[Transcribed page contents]
□ □ □ □ □
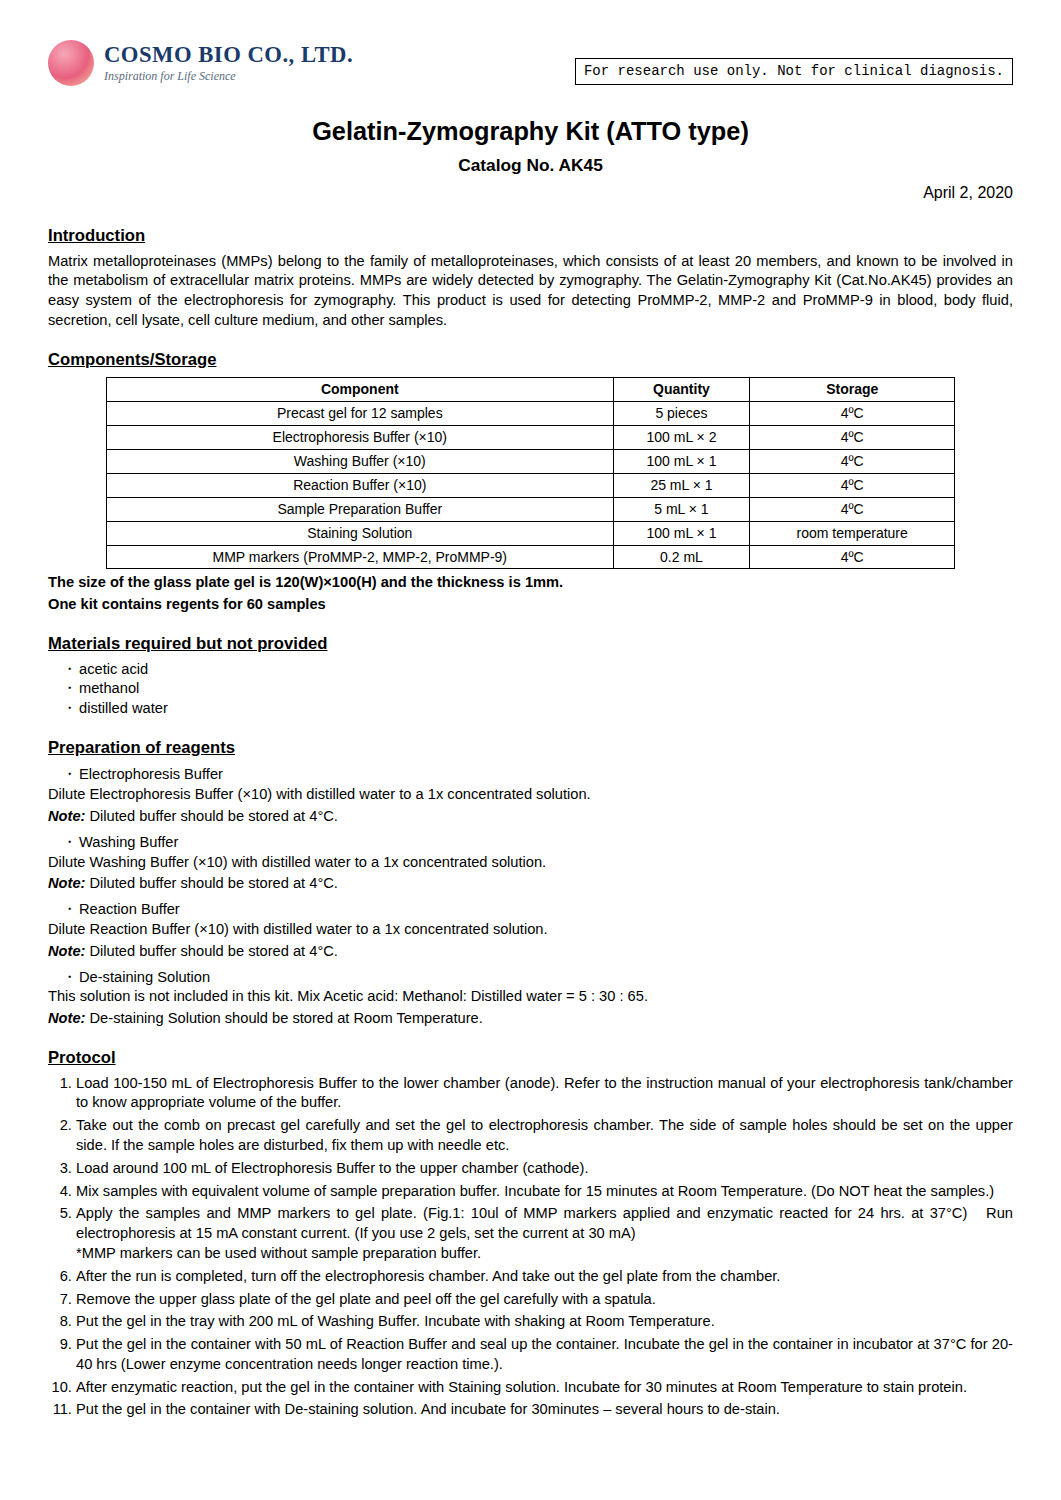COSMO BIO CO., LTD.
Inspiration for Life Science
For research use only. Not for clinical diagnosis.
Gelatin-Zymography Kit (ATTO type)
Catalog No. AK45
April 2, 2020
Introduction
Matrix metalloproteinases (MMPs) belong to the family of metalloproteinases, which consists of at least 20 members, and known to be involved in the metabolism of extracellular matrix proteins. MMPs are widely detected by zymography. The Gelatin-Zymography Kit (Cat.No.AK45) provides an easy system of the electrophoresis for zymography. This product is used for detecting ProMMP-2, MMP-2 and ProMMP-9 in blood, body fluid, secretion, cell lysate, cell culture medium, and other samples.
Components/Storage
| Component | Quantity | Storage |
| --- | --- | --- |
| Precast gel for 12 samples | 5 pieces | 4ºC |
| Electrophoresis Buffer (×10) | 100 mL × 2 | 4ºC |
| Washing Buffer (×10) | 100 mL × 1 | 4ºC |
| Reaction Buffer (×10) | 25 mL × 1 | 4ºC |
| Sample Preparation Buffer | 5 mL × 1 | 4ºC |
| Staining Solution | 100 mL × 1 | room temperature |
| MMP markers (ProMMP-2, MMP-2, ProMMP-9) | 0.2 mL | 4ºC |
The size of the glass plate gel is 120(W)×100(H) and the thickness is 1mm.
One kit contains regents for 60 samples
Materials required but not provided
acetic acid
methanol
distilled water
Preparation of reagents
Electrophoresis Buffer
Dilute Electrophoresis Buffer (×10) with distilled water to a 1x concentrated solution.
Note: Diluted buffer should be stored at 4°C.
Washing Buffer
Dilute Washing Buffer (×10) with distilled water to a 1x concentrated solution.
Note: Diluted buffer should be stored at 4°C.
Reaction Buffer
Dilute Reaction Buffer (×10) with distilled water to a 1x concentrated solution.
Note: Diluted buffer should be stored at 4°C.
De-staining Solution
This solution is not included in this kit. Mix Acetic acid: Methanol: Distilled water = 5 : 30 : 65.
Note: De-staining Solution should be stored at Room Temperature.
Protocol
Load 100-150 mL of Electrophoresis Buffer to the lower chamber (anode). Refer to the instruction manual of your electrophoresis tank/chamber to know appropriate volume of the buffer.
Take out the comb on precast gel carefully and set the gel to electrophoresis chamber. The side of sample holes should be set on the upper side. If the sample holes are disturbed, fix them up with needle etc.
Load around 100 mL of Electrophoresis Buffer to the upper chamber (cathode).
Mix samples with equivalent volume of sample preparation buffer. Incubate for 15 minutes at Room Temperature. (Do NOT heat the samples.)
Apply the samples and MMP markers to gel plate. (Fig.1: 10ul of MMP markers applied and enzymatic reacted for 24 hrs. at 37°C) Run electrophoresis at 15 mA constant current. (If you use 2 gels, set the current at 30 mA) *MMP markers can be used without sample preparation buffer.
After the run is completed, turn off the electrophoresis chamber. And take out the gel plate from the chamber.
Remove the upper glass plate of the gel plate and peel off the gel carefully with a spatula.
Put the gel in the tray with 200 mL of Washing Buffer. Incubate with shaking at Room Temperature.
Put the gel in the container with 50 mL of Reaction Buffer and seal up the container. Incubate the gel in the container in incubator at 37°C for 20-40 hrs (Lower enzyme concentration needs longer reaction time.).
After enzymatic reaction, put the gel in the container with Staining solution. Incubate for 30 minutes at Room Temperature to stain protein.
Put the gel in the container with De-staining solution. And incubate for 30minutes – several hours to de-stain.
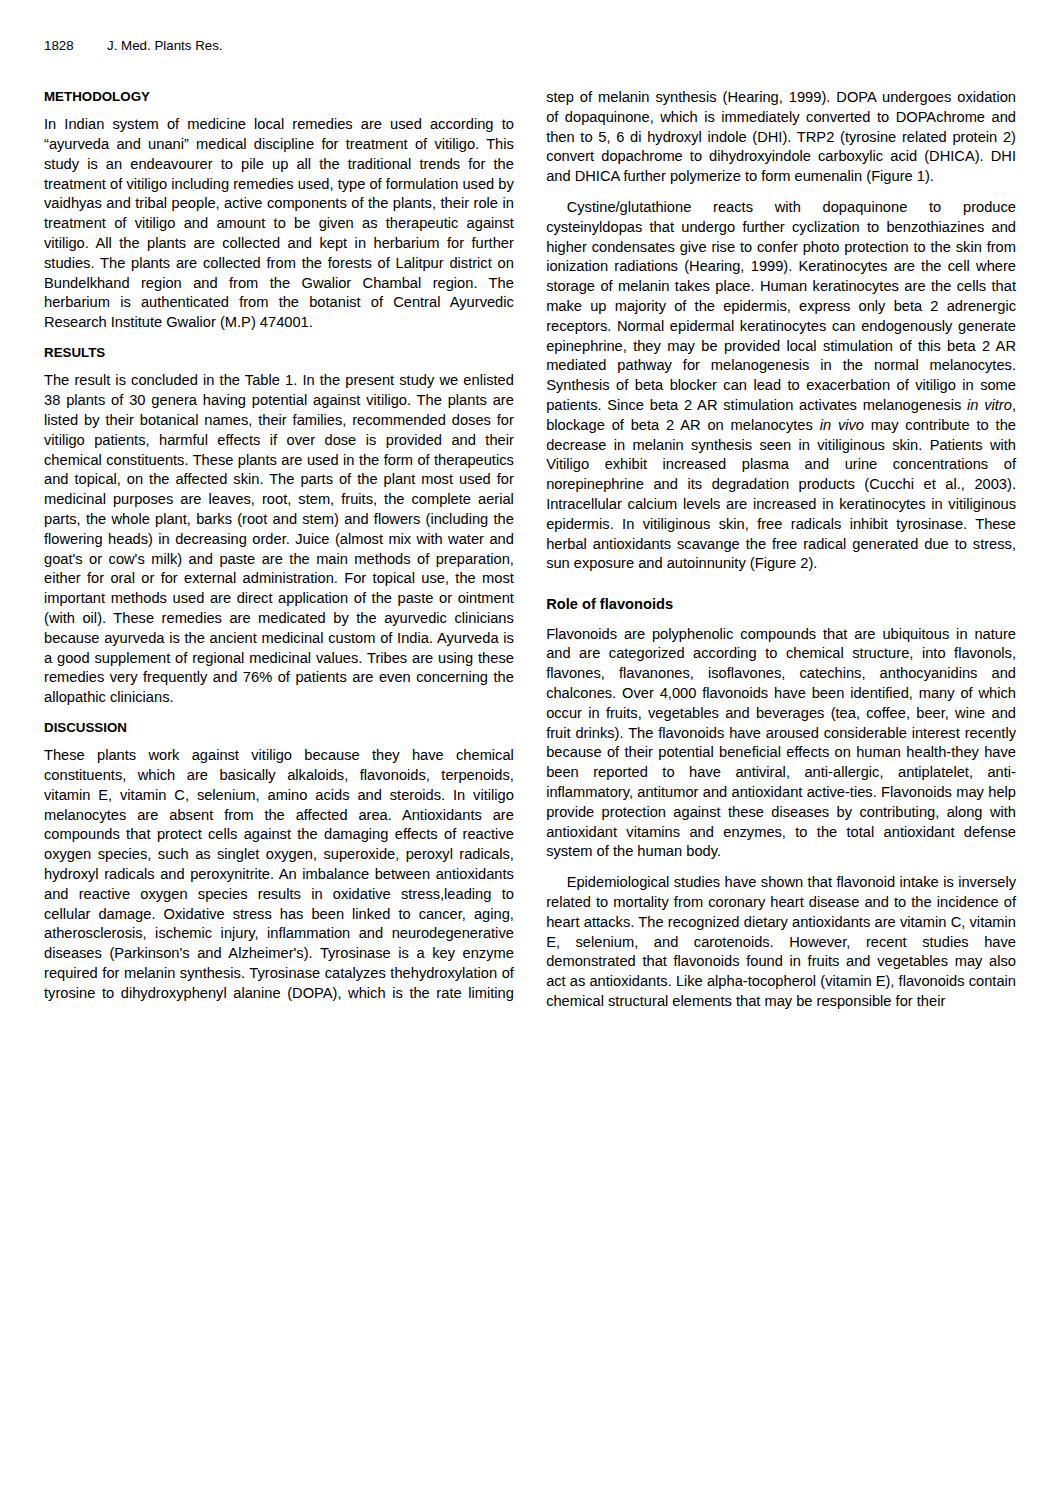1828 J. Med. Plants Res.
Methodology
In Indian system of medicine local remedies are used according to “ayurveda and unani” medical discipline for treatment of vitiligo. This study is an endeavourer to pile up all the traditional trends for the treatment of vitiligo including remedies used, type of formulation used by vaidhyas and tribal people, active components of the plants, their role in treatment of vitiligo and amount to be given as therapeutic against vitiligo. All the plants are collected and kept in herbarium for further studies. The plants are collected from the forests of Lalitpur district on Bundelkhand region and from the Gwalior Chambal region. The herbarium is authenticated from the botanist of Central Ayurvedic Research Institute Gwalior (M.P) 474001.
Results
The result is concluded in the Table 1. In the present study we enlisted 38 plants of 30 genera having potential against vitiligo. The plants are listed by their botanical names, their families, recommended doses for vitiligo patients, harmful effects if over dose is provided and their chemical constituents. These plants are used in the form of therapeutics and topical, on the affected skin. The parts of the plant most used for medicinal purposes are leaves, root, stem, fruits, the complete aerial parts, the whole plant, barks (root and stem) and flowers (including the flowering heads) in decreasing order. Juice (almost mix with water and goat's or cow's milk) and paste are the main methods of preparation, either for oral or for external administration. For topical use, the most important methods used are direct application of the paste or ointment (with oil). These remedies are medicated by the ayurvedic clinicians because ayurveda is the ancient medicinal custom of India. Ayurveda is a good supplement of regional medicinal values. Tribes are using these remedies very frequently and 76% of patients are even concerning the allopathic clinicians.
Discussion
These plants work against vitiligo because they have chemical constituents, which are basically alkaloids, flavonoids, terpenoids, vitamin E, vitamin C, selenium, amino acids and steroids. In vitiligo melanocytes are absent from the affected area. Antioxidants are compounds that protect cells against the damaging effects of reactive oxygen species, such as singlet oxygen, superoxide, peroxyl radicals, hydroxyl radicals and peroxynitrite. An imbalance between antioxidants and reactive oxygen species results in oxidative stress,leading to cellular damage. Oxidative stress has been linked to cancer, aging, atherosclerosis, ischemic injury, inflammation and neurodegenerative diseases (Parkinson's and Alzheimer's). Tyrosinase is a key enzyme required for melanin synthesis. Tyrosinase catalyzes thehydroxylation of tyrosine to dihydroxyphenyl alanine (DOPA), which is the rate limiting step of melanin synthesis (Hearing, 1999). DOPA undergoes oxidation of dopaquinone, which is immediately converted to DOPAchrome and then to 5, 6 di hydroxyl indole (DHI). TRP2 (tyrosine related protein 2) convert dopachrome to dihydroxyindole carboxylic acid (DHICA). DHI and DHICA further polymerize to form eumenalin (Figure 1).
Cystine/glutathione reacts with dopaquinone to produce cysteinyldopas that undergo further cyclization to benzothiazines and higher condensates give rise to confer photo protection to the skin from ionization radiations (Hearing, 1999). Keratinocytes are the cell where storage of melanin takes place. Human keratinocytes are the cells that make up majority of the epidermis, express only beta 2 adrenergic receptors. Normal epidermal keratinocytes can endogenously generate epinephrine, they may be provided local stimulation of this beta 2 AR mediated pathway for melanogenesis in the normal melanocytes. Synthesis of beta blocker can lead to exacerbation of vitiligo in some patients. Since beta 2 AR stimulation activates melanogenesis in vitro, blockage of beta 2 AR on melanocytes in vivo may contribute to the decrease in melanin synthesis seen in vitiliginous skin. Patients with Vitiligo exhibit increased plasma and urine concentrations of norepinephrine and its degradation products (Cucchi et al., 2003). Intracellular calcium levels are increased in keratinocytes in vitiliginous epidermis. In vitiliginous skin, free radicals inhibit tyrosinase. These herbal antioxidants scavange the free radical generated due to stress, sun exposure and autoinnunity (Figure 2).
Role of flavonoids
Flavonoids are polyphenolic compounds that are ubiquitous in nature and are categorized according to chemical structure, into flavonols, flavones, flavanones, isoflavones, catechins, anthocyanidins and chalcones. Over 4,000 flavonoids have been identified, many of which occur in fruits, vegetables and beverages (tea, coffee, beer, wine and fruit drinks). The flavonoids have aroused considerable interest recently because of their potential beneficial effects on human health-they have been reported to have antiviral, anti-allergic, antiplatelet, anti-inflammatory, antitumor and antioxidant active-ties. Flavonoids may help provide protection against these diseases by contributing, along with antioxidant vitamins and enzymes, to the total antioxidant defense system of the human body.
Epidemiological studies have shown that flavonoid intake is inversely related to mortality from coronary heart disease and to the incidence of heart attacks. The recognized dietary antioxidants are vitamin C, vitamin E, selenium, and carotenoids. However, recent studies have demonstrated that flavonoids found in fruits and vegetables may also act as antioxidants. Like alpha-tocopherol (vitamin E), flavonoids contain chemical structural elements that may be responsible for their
□ □ □ □ □
▶ _What the task asks_
Take the lines above from the one containing "Dilute Electrophoresis Buffer" down to the one containing "Load around 100", and transcribe them exactly, both ends included.

▶ _Output of the task_
Dilute Electrophoresis Buffer (×10) with distilled water to a 1x concentrated solution.
Note: Diluted buffer should be stored at 4°C.
Washing Buffer
Dilute Washing Buffer (×10) with distilled water to a 1x concentrated solution.
Note: Diluted buffer should be stored at 4°C.
Reaction Buffer
Dilute Reaction Buffer (×10) with distilled water to a 1x concentrated solution.
Note: Diluted buffer should be stored at 4°C.
De-staining Solution
This solution is not included in this kit. Mix Acetic acid: Methanol: Distilled water = 5 : 30 : 65.
Note: De-staining Solution should be stored at Room Temperature.
Protocol
Load 100-150 mL of Electrophoresis Buffer to the lower chamber (anode). Refer to the instruction manual of your electrophoresis tank/chamber to know appropriate volume of the buffer.
Take out the comb on precast gel carefully and set the gel to electrophoresis chamber. The side of sample holes should be set on the upper side. If the sample holes are disturbed, fix them up with needle etc.
Load around 100 mL of Electrophoresis Buffer to the upper chamber (cathode).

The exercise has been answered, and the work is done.